Before 2004, the journey from Karachi to Gwadar took at least two days. The only route was an uncarpeted "jeep track" that punished vehicles into early retirement and tested the endurance of anyone foolish enough to attempt it. Most travelers opted for the longer but paved route through Quetta, hundreds of kilometers inland. Then, in December 2004, the Makran Coastal Highway opened, and 653 kilometers of Pakistan's Arabian Sea coast went from inaccessible frontier to six-hour road trip. The same Frontier Works Organisation that had carved the Karakoram Highway through the mountains of northern Pakistan -- one of the highest paved roads on Earth -- had tamed the coast.
The highway was never just about connecting two cities. When the decision to build a deep-water port at Gwadar was taken in the early 1990s, the Makran Coastal Highway became essential infrastructure. Without it, Gwadar would have been an economic island -- a port with no road linking it to Karachi, Pakistan's commercial capital, or to the rest of the national highway network. The highway also offered China a strategic alternative: a land-sea corridor bypassing the vulnerable chokepoints of the Strait of Malacca. Construction commenced in 2002 under the Frontier Works Organisation and was completed in three years, an impressive pace given the terrain. The road passes through Ormara and Pasni before reaching Gwadar, threading through desert, mountain passes, and coastal stretches that had seen virtually no infrastructure for centuries.
The highway passes through Hingol National Park, and this is where the drive becomes extraordinary. Rock formations sculpted by millennia of wind and wave erosion rise from the desert in shapes that defy casual explanation. The Princess of Hope -- a hoodoo that resembles a crowned woman -- stands beside the road. The Balochistan Sphinx looms at Buzi Pass, looking eerily like its Egyptian namesake. Mud volcanoes bubble in the distance. The Hingol River estuary opens to reveal wetlands thick with migratory birds. Before the highway, these landscapes were known only to the scattered fishing communities and pastoralists who lived among them. Now, travelers from Karachi can reach the Golden Beach at Kand Malir -- listed among Asia's 50 most beautiful beaches in 2018 -- in a matter of hours.
The Government of Pakistan built the highway with specific economic objectives: develop infrastructure along the coastline, transform Ormara, Pasni, and Gwadar into major port cities, and reduce the time and cost of transporting fresh seafood from coastal catchment areas to markets in Karachi and export processing zones. Before the highway, the seafood industry along the Makran coast operated under crippling logistical constraints. Fish caught in the morning could spoil before reaching a market. Transportation costs consumed whatever margins existed. The highway cut those costs dramatically, making it feasible for coastal fishermen to reach urban markets the same day.

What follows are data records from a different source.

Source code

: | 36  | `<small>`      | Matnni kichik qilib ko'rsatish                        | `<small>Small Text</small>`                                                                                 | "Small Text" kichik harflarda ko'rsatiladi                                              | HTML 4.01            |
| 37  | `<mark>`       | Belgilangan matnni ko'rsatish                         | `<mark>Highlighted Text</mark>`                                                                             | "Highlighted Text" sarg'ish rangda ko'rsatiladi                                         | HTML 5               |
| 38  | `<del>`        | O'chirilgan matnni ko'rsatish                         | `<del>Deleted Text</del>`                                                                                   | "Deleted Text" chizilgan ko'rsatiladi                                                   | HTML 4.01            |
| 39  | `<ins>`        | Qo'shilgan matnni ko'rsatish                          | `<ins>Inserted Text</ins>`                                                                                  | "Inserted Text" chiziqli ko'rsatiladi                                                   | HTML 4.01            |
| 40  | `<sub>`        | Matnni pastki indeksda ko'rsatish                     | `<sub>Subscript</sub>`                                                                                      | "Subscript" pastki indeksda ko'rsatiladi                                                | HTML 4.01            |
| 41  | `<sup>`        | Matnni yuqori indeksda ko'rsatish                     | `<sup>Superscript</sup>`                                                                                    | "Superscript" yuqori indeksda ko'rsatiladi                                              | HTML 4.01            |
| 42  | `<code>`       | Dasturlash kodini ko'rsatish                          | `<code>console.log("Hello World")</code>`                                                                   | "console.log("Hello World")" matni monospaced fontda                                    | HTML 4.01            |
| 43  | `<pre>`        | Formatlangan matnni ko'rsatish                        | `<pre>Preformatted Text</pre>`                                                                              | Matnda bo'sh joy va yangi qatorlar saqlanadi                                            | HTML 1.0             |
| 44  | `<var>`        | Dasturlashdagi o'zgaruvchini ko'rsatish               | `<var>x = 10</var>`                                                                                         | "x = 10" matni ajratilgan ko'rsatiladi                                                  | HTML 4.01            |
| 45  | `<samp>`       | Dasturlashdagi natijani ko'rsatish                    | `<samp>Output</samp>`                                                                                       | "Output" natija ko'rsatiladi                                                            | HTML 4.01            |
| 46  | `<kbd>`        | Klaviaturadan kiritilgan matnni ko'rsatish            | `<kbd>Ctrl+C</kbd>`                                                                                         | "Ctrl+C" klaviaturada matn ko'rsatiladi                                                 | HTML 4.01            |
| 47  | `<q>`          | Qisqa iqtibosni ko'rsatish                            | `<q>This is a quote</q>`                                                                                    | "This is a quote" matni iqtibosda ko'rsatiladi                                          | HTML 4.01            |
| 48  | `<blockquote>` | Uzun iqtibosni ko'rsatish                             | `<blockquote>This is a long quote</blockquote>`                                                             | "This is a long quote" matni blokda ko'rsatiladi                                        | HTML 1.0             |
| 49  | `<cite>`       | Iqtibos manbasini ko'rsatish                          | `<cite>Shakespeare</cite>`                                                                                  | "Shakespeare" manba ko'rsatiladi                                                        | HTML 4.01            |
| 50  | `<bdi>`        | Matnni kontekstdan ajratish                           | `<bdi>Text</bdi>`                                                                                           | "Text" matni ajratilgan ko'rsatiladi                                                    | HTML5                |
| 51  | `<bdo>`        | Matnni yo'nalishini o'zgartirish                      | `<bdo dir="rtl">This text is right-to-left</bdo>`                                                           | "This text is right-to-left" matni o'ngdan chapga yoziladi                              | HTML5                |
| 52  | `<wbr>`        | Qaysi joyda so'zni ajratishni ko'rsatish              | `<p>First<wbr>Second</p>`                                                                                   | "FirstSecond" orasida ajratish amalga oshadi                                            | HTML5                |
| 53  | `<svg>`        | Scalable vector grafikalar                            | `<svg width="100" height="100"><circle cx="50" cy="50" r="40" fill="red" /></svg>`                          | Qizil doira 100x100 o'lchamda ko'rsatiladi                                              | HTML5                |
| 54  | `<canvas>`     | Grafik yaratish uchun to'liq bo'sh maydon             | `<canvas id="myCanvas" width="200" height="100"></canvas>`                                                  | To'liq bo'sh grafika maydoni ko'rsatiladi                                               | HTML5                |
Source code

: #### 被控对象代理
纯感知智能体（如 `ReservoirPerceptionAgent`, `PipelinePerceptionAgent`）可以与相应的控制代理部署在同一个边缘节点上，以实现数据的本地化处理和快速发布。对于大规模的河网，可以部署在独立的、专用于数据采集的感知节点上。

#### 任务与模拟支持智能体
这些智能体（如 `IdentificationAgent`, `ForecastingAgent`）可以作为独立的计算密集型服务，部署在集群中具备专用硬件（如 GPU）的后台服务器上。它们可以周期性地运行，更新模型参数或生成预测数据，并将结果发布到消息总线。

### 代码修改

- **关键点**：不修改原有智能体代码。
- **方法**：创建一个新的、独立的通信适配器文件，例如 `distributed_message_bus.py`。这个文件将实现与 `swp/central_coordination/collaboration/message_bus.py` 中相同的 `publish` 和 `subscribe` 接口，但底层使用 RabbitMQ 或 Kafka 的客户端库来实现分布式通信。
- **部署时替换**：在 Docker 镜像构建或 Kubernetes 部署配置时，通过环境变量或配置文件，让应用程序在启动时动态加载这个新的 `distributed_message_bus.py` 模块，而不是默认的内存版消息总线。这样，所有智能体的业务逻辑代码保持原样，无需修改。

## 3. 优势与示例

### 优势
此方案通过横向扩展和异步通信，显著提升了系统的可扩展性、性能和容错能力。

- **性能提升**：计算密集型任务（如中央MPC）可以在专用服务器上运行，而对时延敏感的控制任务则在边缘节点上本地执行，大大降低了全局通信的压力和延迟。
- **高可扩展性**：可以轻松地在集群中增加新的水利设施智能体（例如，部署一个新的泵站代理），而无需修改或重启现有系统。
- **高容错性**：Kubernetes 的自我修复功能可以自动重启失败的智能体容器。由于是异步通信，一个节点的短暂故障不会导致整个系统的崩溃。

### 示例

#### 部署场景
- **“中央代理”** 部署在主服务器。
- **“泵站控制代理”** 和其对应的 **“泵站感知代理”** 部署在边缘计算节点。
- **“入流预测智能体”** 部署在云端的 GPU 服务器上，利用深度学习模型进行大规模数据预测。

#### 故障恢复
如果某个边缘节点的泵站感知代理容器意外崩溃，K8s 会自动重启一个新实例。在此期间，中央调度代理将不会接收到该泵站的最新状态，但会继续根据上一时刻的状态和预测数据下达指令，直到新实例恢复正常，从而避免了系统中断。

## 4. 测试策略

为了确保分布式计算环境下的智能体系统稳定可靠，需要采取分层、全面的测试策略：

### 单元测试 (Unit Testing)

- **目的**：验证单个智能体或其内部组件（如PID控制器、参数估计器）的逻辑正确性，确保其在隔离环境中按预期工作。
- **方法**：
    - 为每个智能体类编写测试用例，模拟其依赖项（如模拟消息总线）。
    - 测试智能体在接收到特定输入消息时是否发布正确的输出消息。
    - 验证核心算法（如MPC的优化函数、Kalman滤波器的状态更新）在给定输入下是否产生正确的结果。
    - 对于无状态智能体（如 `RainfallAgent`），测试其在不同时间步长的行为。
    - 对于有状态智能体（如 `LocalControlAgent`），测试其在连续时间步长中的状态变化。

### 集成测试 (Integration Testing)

It also opened the region to tourism for the first time, bringing visitors to beaches, Hindu pilgrimage sites, and geological wonders that had been accessible only to the most determined travelers.
The Makran Coastal Highway is managed and maintained by Pakistan's National Highway Authority, and it has transformed life along the coast in ways both intended and unforeseen. Pilgrimage traffic to the Hinglaj Mata Temple has surged, with over 250,000 visitors arriving each spring -- a journey that once required walking more than 150 miles across open desert. Tourist traffic to Hingol National Park has grown steadily. But the highway also brought new pressures: increased fishing activity in previously remote waters, more plastic pollution on pristine beaches, and the slow encroachment of development into ecosystems that had been protected by their own inaccessibility. The road that opened the Makran coast to the world also exposed it to the world's demands.
The Makran Coastal Highway (N-10) runs 653 km along Pakistan's Arabian Sea coast from Karachi (OPKC) to Gwadar (OPGD), passing through Ormara and Pasni (OPPI). The highway is visible as a thin ribbon along the coast at altitude. Best viewed at 3,000-8,000 feet AGL. The road passes through Hingol National Park, where dramatic rock formations and mud volcanoes are visible from the air. Key visual landmarks include the Princess of Hope formation, the Balochistan Sphinx at Buzi Pass, and the Kand Malir beach.